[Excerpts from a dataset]
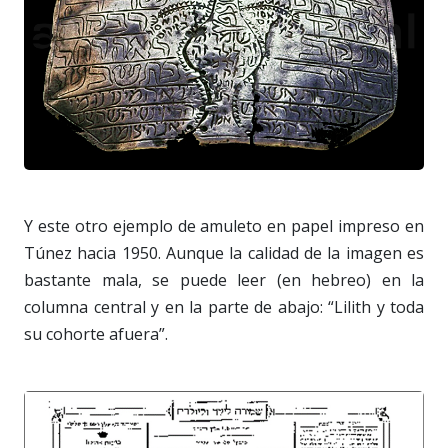
Y este otro ejemplo de amuleto en papel impreso en
Túnez hacia 1950. Aunque la calidad de la imagen es
bastante mala, se puede leer (en hebreo) en la
columna central y en la parte de abajo: “Lilith y toda
su cohorte afuera”.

_Exercise instructions_
In the entries above, take the line containing "Túnez hacia 1950." and each later line through the last, and repeat them exactly. Output nothing else.

_Written answer_
Túnez hacia 1950. Aunque la calidad de la imagen es
bastante mala, se puede leer (en hebreo) en la
columna central y en la parte de abajo: “Lilith y toda
su cohorte afuera”.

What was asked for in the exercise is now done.